Oh little town of Alcúdia

That night we stayed in an old monastery outside the large town, Alcúdia. The monastery was at the end of a winding road, perched atop a hill, once again with wicked views of the sea. As we rounded one of the corners while returning at night, we came across a giant goat (horns and all) just sitting in the middle of the road. In the pitch dark. Just a few nights before Krampus was to come. Was this a close encounter with Satan himself?! We will never know.

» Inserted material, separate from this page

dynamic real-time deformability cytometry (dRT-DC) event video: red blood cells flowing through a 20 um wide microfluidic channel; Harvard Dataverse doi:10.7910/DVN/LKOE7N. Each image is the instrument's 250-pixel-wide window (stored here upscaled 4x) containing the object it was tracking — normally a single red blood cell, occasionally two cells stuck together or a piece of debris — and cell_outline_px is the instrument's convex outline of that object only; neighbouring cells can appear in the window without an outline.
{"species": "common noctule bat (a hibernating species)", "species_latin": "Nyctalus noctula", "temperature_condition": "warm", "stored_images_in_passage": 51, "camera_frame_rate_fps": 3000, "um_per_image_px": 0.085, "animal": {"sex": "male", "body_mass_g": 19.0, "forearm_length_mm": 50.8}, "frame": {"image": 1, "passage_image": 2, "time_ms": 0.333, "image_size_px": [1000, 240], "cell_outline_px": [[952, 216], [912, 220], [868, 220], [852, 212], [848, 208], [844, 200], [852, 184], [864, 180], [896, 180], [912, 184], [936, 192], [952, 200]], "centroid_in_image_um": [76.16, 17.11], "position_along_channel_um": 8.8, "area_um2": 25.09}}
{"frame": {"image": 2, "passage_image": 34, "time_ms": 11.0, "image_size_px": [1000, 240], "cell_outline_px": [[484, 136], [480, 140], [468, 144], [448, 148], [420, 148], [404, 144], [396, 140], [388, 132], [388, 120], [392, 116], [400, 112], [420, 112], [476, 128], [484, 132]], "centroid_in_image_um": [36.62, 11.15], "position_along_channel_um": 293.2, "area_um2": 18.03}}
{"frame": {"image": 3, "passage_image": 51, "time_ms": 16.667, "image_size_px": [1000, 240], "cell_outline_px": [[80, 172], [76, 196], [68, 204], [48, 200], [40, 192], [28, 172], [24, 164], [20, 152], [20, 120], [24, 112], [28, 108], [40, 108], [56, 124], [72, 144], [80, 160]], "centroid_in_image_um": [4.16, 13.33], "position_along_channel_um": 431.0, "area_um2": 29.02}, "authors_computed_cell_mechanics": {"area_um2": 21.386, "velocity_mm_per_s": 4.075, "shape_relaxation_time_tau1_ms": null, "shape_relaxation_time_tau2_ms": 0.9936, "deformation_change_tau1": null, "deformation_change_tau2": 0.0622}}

Hoppin around in Pol·lentia
Alcúdia was a nice place to walk around, even though it was quite empty. It has some remains of an ancient wall and a Renaissance one. (But again, living Galicia has spoiled me, seeing as Lugo has a Roman wall in its entirety.)  The next day we walked around the remains of the Ancient Roman city of Pol·lentia (go figure, it's in Alcúdia and not present-day Pollença). Those ruins included 3 domus, the forum, and an amphitheater. An amphitheater which one guide book pointed out is the smallest in Spain. Now that's something to be proud of! I'm all about Roman ruins though, so it was cool.

From there we headed to the east coast to the Coves del Drach. If these caves aren't a World Heritage Site, they should be. I like caves in general, but in addition to the normal cave fun, Drach has a big lagoon inside it. They make the entry cost worth it, because the tour ends in an open amphitheater within the cave, in front of the lagoon. They turn out the lights, and slowly a candle-lit boat comes a-rowin' towards the crowd with a quartet playing (in our case Christmas carols). Marvelous! After the concert, the public is able to cross the lagoon in the rowboats built for about 20. What an experience.